June 28 – Adolphe’s Saxaphone, Jerry Lee Lewis


1860 Sax model

Belgian instrument designer Adolphe Sax, flautist and clarinetist, patents his saxophone.

From 1840-44 he developed two families of seven saxhorn instruments for bands and orchestras (*) in his father’s shop ‘with the brass body of the ophicleide (a kind of bugle), the conical bore of the oboe, the fingering and keywork of a flute and the mouthpiece and single reed of the clarinet’.
Early models

His patent expires in 1866; over the next century, extra keys and alternate fingerings are developed. Originally intended for use by military bands, the sax is picked up by big bands; in the 1920s it’s easier to record than bigger instruments and comes into jazz.

After Claude Debussy‘s 1901 Rhapsody for Orchestra and Saxaphone, it gradually becomes a part of many important orchestral works. In the mid-1940s Charlie Parker brings the alto-sax into bebop. It’s also a part of rock’n’roll (never mind Courtney) since the beginning (e.g. Bill Haley’s Rock Around the Clock, Tequila by The Champs , Comanche by The Revels ). All in all, one of the few instruments heard across the music genre spectrum.

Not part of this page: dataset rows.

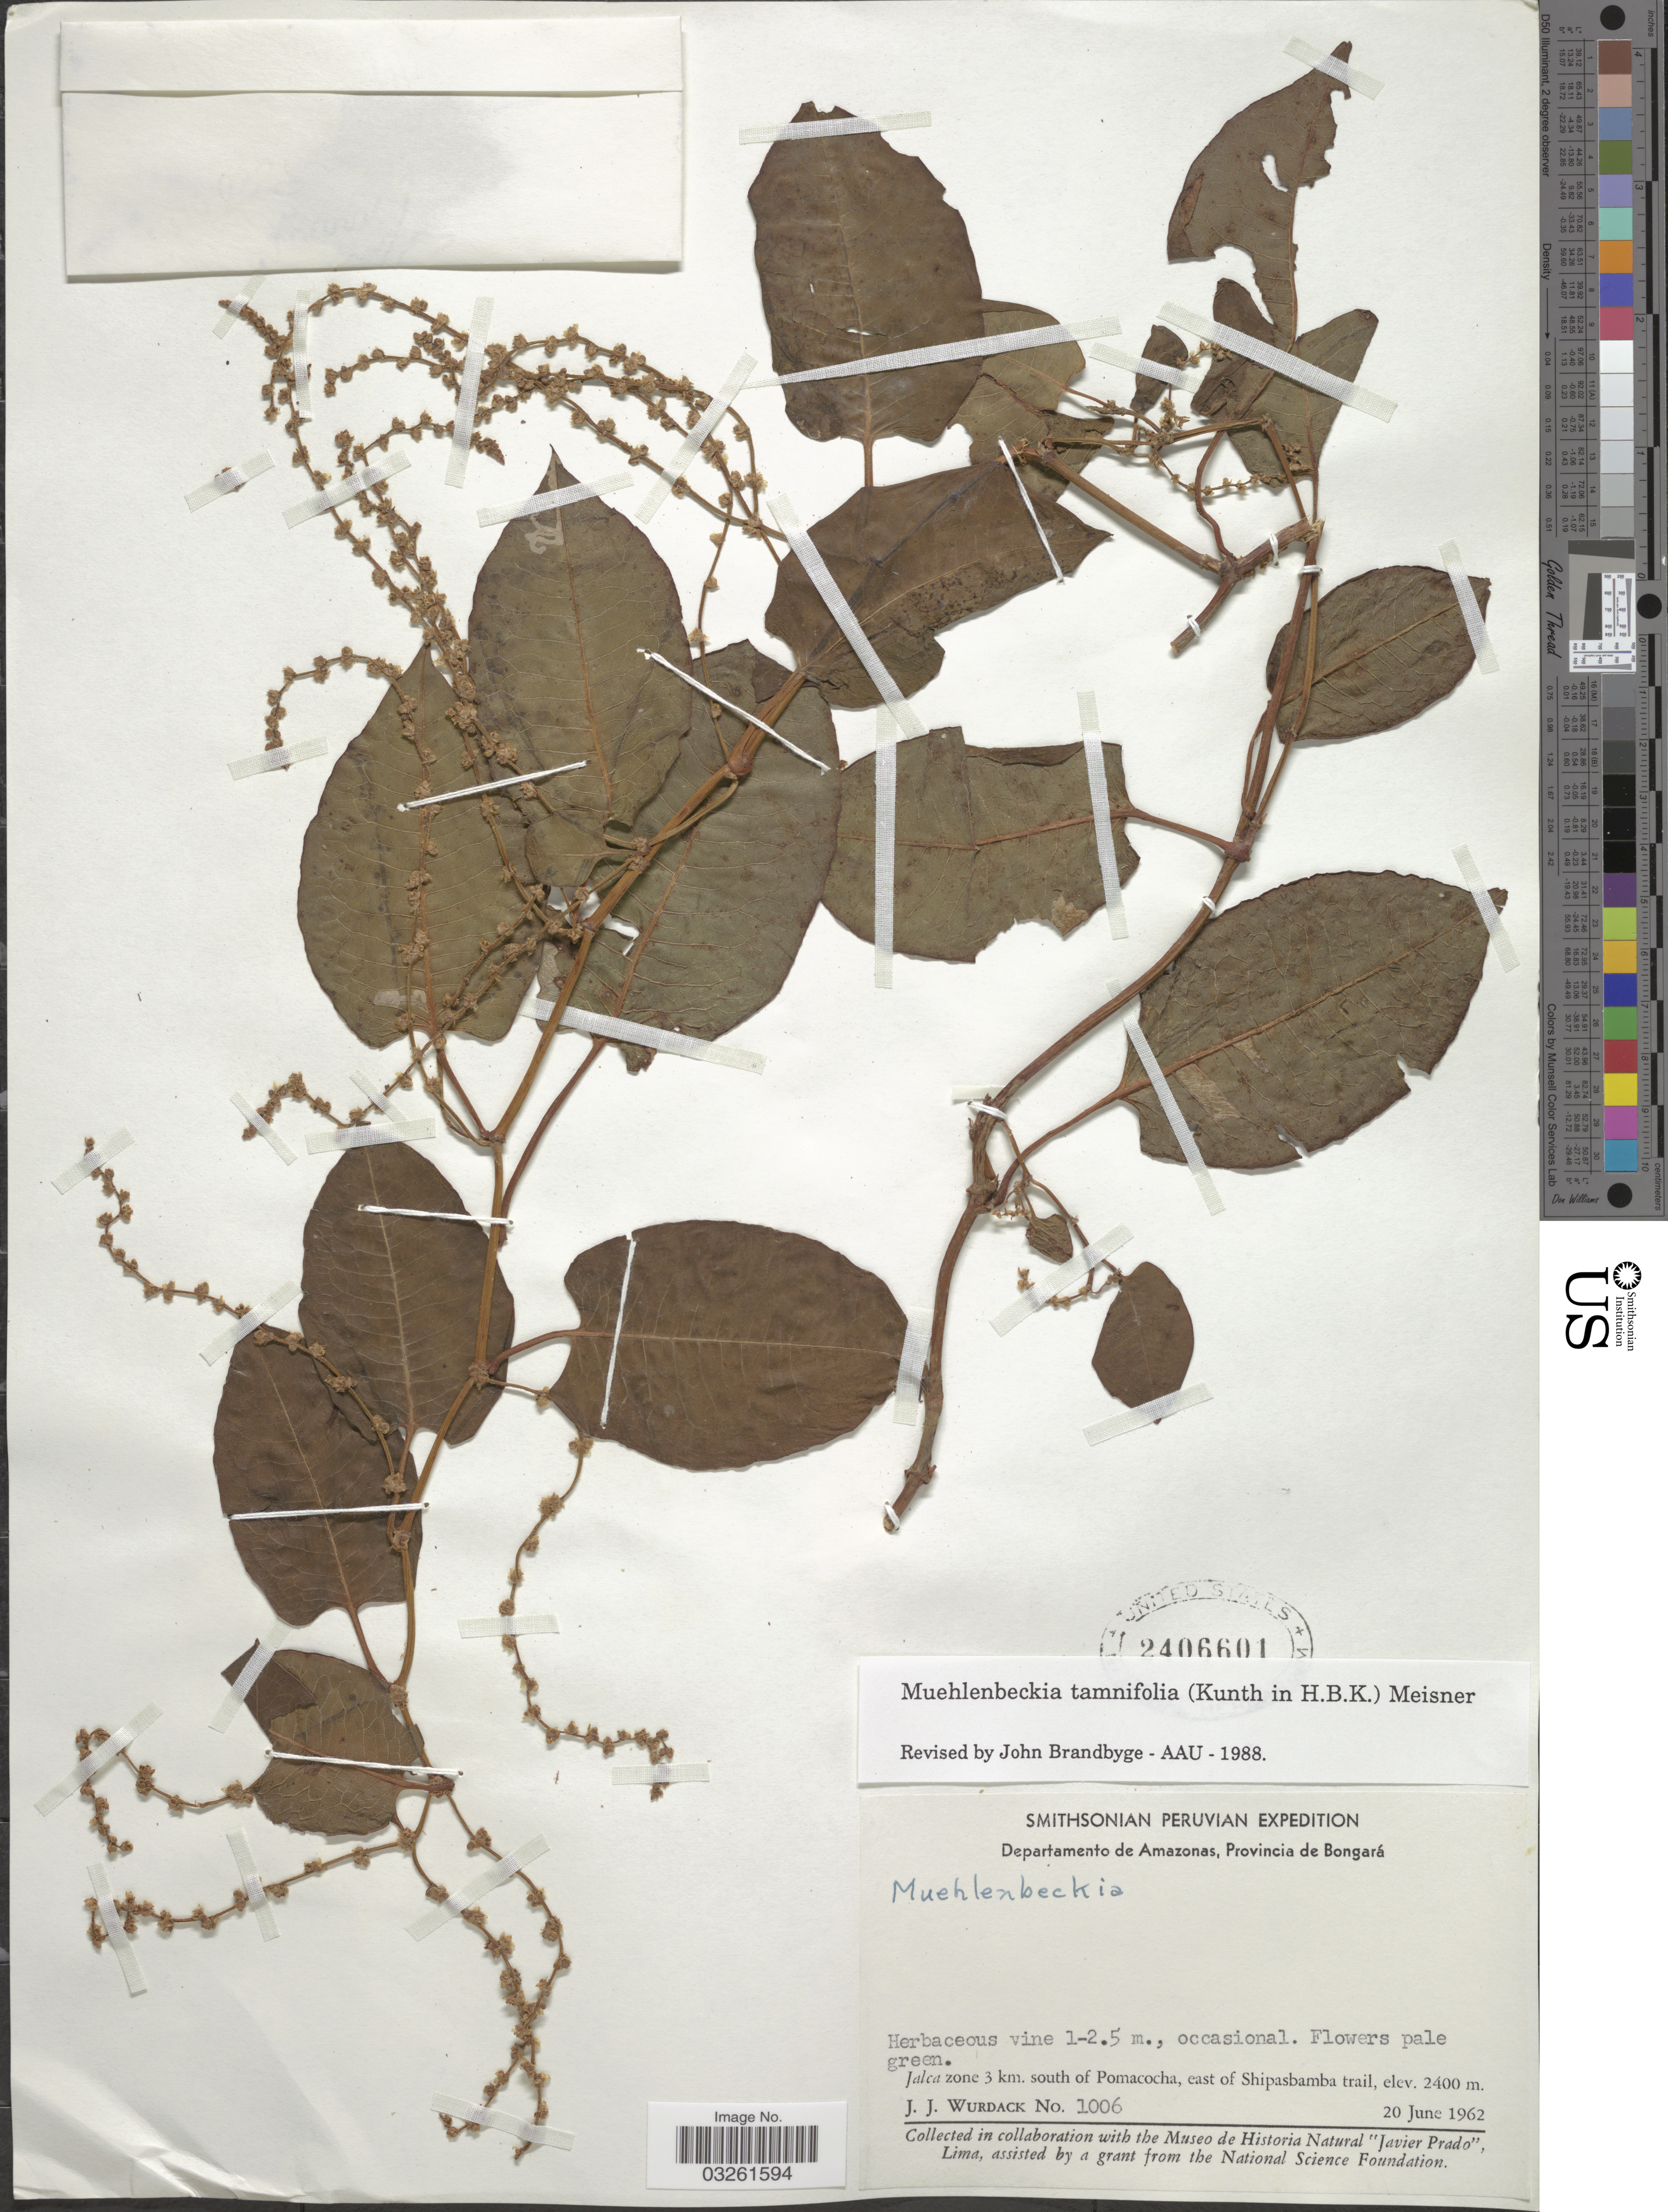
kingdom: Plantae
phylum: Tracheophyta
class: Magnoliopsida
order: Caryophyllales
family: Polygonaceae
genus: Muehlenbeckia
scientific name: Muehlenbeckia tamnifolia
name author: (Kunth) Meisn.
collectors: J. J. Wurdack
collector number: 1006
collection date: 1962-06-20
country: Peru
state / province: Amazonas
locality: Departamento de Amazonas, Provincia de Bongará. Jalca zone 3 km. south of Pomacocha, east of Shipasbamba trail.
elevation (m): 2400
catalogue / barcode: US 2406601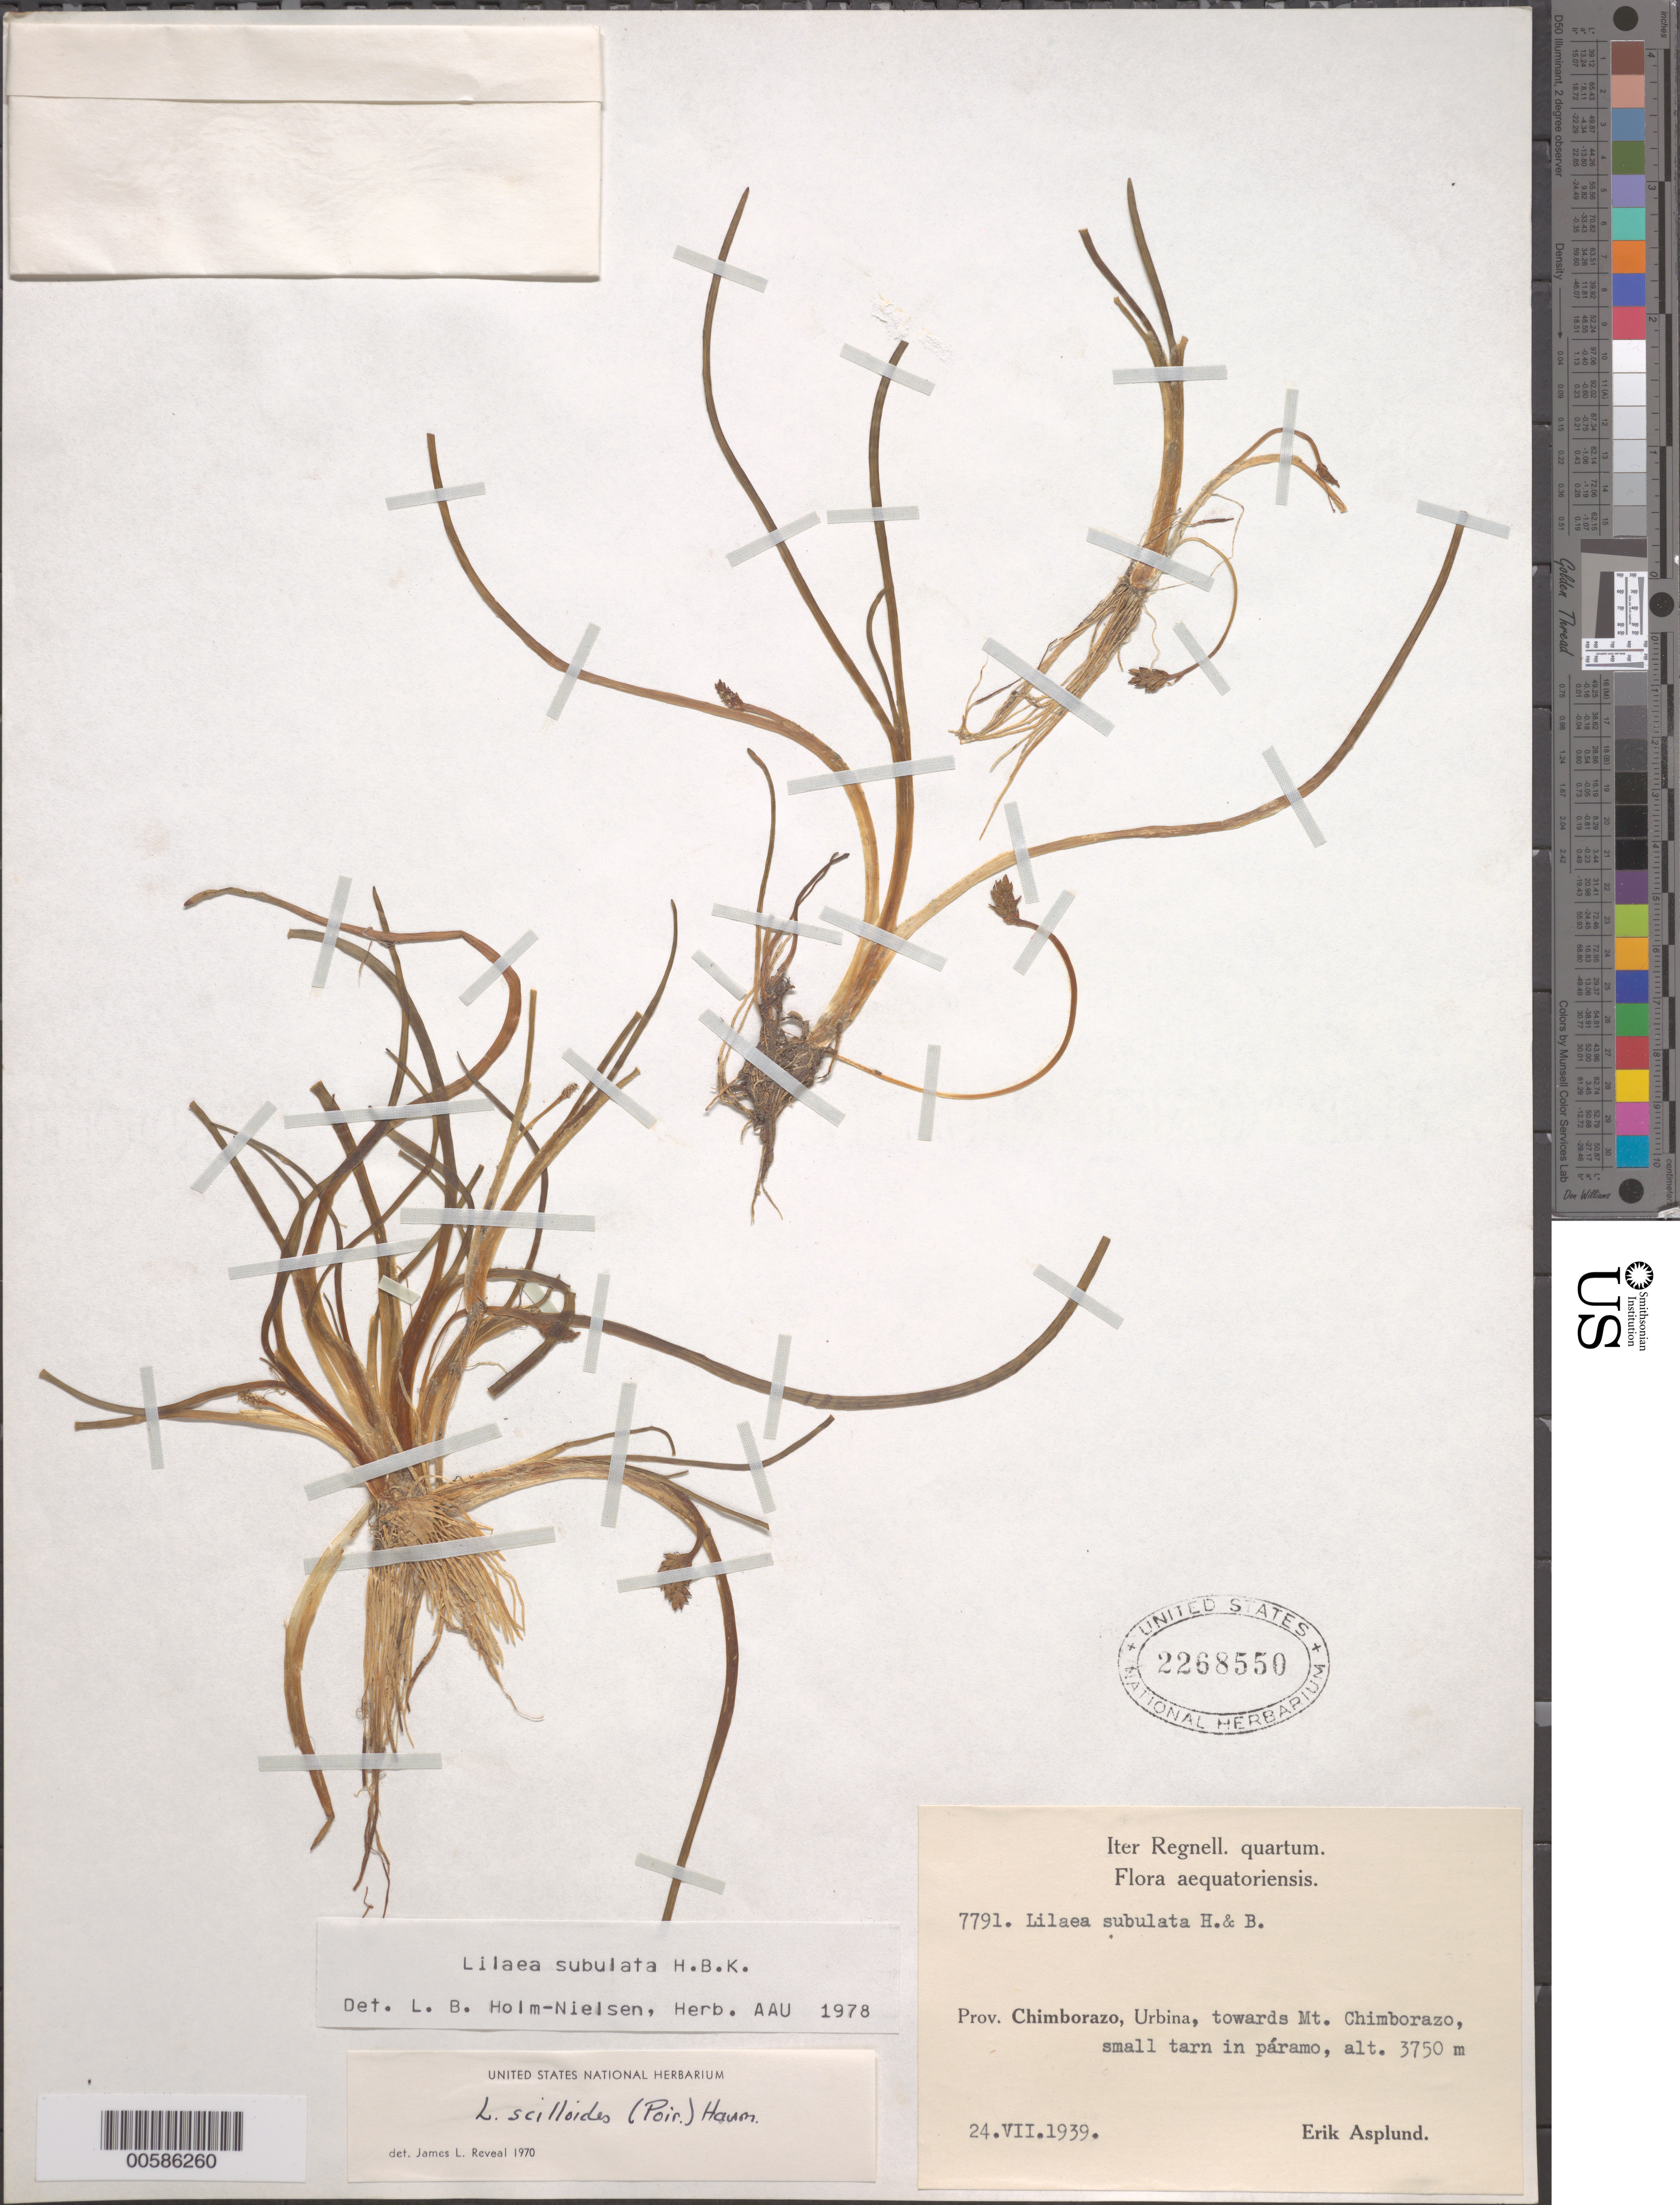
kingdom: Plantae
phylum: Tracheophyta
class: Liliopsida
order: Alismatales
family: Juncaginaceae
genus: Triglochin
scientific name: Triglochin scilloides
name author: (Poir.) Mering & Kadereit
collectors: E. Asplund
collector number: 7791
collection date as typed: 24 Jul 1939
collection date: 1939-07-24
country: Argentina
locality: Chimborazo, Urbina, Mt. Chimborazo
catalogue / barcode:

▷Inventor of the saxophone ▹ ▷80s Pop sax revival ▹ ▷Sax in Rock videos ▹


Jerry rips it up

Rockabilly singer Jerry Lee Lewis (b.1935 in Louisiana) makes his first appearance on The Steve Allen Show, performing Whole Lotta Shakin’ Goin’ On.

The song, Lewis’ first hit, climbs to USC&W#1 for two weeks in September. Previously recorded on March 21, 1955 by Big Maybelle for Okeh, the song will be covered dozens of times … just like Lewis’ next hit, Great Balls of Fire (the title of a 1989 biopic).

“The Killer” becomes a rock pioneer and his Sun Records recordings a legacy. He transitions into C&W music and regularly charts in the 70s and 80s. A dozen gold records win him a place in the Rock Hall of Fame in 1986.